Problem to work on: Every line of the data must appear again in the answer, exactly as written.

· · · ·

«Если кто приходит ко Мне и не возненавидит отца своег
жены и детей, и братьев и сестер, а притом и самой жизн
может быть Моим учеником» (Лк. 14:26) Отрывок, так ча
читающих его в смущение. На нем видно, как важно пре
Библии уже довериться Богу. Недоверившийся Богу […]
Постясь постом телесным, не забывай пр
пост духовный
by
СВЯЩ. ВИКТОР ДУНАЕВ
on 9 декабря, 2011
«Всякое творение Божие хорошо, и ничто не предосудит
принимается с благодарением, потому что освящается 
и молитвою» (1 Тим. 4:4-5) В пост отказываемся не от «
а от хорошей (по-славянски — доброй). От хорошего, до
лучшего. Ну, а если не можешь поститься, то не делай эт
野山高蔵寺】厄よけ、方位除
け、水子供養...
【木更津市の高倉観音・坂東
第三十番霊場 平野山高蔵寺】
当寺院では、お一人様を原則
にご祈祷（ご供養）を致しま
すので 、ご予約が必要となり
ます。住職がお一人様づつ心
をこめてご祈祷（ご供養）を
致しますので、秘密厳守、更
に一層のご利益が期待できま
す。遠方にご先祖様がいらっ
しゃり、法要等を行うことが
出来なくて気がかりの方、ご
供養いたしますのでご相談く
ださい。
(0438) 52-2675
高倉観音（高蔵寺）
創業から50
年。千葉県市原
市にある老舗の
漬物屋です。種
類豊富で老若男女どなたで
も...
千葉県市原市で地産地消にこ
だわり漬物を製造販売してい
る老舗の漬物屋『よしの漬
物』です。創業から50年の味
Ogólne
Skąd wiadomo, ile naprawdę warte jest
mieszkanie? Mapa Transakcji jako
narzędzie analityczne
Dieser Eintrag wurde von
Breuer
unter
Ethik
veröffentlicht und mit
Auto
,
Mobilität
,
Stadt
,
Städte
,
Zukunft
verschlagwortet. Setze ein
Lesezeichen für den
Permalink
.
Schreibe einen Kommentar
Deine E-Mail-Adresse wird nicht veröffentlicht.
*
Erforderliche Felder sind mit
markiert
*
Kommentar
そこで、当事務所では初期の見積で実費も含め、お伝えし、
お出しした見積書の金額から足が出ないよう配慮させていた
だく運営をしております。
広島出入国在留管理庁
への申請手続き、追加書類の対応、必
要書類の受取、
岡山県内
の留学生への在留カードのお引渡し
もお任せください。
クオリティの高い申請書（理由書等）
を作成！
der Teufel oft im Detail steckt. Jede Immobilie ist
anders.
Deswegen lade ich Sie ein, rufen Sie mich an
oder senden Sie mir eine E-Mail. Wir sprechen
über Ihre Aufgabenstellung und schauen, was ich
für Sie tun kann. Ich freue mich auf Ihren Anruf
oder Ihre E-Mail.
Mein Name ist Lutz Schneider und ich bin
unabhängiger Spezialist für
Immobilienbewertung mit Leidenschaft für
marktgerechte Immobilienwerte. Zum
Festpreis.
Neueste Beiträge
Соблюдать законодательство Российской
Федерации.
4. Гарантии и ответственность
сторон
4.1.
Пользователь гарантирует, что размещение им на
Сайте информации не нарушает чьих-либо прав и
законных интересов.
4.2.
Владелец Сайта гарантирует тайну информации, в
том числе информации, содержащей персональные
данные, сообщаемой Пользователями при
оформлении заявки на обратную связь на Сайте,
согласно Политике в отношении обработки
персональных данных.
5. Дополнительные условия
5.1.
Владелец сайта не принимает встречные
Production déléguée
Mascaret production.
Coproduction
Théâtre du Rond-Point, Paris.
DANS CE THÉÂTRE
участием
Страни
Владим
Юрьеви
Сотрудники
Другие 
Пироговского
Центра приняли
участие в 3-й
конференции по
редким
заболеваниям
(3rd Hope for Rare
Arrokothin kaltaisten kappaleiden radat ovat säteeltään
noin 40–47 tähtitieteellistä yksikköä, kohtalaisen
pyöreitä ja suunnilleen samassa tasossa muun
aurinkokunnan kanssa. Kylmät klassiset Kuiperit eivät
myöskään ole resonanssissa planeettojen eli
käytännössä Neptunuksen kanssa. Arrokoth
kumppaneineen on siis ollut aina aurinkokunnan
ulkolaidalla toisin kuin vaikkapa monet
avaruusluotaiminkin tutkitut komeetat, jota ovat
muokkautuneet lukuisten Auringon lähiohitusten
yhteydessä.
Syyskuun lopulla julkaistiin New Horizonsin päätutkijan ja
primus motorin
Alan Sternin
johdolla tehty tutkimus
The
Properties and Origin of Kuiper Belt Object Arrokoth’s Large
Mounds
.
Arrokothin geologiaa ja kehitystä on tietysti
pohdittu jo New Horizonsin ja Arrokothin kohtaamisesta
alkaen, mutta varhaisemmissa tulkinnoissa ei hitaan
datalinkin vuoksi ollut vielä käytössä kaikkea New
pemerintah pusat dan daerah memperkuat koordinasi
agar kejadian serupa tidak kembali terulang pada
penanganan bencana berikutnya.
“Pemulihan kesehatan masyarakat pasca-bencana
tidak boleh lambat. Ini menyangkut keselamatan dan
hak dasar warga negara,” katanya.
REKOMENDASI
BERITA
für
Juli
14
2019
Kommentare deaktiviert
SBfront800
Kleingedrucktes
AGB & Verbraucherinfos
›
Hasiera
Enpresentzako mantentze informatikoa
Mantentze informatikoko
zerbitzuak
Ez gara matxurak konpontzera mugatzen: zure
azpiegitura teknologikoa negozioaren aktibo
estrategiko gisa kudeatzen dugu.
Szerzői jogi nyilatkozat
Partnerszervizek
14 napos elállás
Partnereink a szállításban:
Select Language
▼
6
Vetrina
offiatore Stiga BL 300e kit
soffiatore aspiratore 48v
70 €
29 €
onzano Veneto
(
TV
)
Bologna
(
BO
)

· · · ·

Finished exercise:
«Если кто приходит ко Мне и не возненавидит отца своег
жены и детей, и братьев и сестер, а притом и самой жизн
может быть Моим учеником» (Лк. 14:26) Отрывок, так ча
читающих его в смущение. На нем видно, как важно пре
Библии уже довериться Богу. Недоверившийся Богу […]
Постясь постом телесным, не забывай пр
пост духовный
by
СВЯЩ. ВИКТОР ДУНАЕВ
on 9 декабря, 2011
«Всякое творение Божие хорошо, и ничто не предосудит
принимается с благодарением, потому что освящается 
и молитвою» (1 Тим. 4:4-5) В пост отказываемся не от «
а от хорошей (по-славянски — доброй). От хорошего, до
лучшего. Ну, а если не можешь поститься, то не делай эт
野山高蔵寺】厄よけ、方位除
け、水子供養...
【木更津市の高倉観音・坂東
第三十番霊場 平野山高蔵寺】
当寺院では、お一人様を原則
にご祈祷（ご供養）を致しま
すので 、ご予約が必要となり
ます。住職がお一人様づつ心
をこめてご祈祷（ご供養）を
致しますので、秘密厳守、更
に一層のご利益が期待できま
す。遠方にご先祖様がいらっ
しゃり、法要等を行うことが
出来なくて気がかりの方、ご
供養いたしますのでご相談く
ださい。
(0438) 52-2675
高倉観音（高蔵寺）
創業から50
年。千葉県市原
市にある老舗の
漬物屋です。種
類豊富で老若男女どなたで
も...
千葉県市原市で地産地消にこ
だわり漬物を製造販売してい
る老舗の漬物屋『よしの漬
物』です。創業から50年の味
Ogólne
Skąd wiadomo, ile naprawdę warte jest
mieszkanie? Mapa Transakcji jako
narzędzie analityczne
Dieser Eintrag wurde von
Breuer
unter
Ethik
veröffentlicht und mit
Auto
,
Mobilität
,
Stadt
,
Städte
,
Zukunft
verschlagwortet. Setze ein
Lesezeichen für den
Permalink
.
Schreibe einen Kommentar
Deine E-Mail-Adresse wird nicht veröffentlicht.
*
Erforderliche Felder sind mit
markiert
*
Kommentar
そこで、当事務所では初期の見積で実費も含め、お伝えし、
お出しした見積書の金額から足が出ないよう配慮させていた
だく運営をしております。
広島出入国在留管理庁
への申請手続き、追加書類の対応、必
要書類の受取、
岡山県内
の留学生への在留カードのお引渡し
もお任せください。
クオリティの高い申請書（理由書等）
を作成！
der Teufel oft im Detail steckt. Jede Immobilie ist
anders.
Deswegen lade ich Sie ein, rufen Sie mich an
oder senden Sie mir eine E-Mail. Wir sprechen
über Ihre Aufgabenstellung und schauen, was ich
für Sie tun kann. Ich freue mich auf Ihren Anruf
oder Ihre E-Mail.
Mein Name ist Lutz Schneider und ich bin
unabhängiger Spezialist für
Immobilienbewertung mit Leidenschaft für
marktgerechte Immobilienwerte. Zum
Festpreis.
Neueste Beiträge
Соблюдать законодательство Российской
Федерации.
4. Гарантии и ответственность
сторон
4.1.
Пользователь гарантирует, что размещение им на
Сайте информации не нарушает чьих-либо прав и
законных интересов.
4.2.
Владелец Сайта гарантирует тайну информации, в
том числе информации, содержащей персональные
данные, сообщаемой Пользователями при
оформлении заявки на обратную связь на Сайте,
согласно Политике в отношении обработки
персональных данных.
5. Дополнительные условия
5.1.
Владелец сайта не принимает встречные
Production déléguée
Mascaret production.
Coproduction
Théâtre du Rond-Point, Paris.
DANS CE THÉÂTRE
участием
Страни
Владим
Юрьеви
Сотрудники
Другие 
Пироговского
Центра приняли
участие в 3-й
конференции по
редким
заболеваниям
(3rd Hope for Rare
Arrokothin kaltaisten kappaleiden radat ovat säteeltään
noin 40–47 tähtitieteellistä yksikköä, kohtalaisen
pyöreitä ja suunnilleen samassa tasossa muun
aurinkokunnan kanssa. Kylmät klassiset Kuiperit eivät
myöskään ole resonanssissa planeettojen eli
käytännössä Neptunuksen kanssa. Arrokoth
kumppaneineen on siis ollut aina aurinkokunnan
ulkolaidalla toisin kuin vaikkapa monet
avaruusluotaiminkin tutkitut komeetat, jota ovat
muokkautuneet lukuisten Auringon lähiohitusten
yhteydessä.
Syyskuun lopulla julkaistiin New Horizonsin päätutkijan ja
primus motorin
Alan Sternin
johdolla tehty tutkimus
The
Properties and Origin of Kuiper Belt Object Arrokoth’s Large
Mounds
.
Arrokothin geologiaa ja kehitystä on tietysti
pohdittu jo New Horizonsin ja Arrokothin kohtaamisesta
alkaen, mutta varhaisemmissa tulkinnoissa ei hitaan
datalinkin vuoksi ollut vielä käytössä kaikkea New
pemerintah pusat dan daerah memperkuat koordinasi
agar kejadian serupa tidak kembali terulang pada
penanganan bencana berikutnya.
“Pemulihan kesehatan masyarakat pasca-bencana
tidak boleh lambat. Ini menyangkut keselamatan dan
hak dasar warga negara,” katanya.
REKOMENDASI
BERITA
für
Juli
14
2019
Kommentare deaktiviert
SBfront800
Kleingedrucktes
AGB & Verbraucherinfos
›
Hasiera
Enpresentzako mantentze informatikoa
Mantentze informatikoko
zerbitzuak
Ez gara matxurak konpontzera mugatzen: zure
azpiegitura teknologikoa negozioaren aktibo
estrategiko gisa kudeatzen dugu.
Szerzői jogi nyilatkozat
Partnerszervizek
14 napos elállás
Partnereink a szállításban:
Select Language
▼
6
Vetrina
offiatore Stiga BL 300e kit
soffiatore aspiratore 48v
70 €
29 €
onzano Veneto
(
TV
)
Bologna
(
BO
)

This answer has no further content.